[DATASET RECORDS — start]
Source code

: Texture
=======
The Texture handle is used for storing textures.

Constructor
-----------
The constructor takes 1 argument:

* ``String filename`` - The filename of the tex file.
[DATASET RECORDS — finish]
**ACTION ITEM:** The data above should be returned exactly as written.

**WRITTEN RESPONSE:**
Source code

: Texture
=======
The Texture handle is used for storing textures.

Constructor
-----------
The constructor takes 1 argument:

* ``String filename`` - The filename of the tex file.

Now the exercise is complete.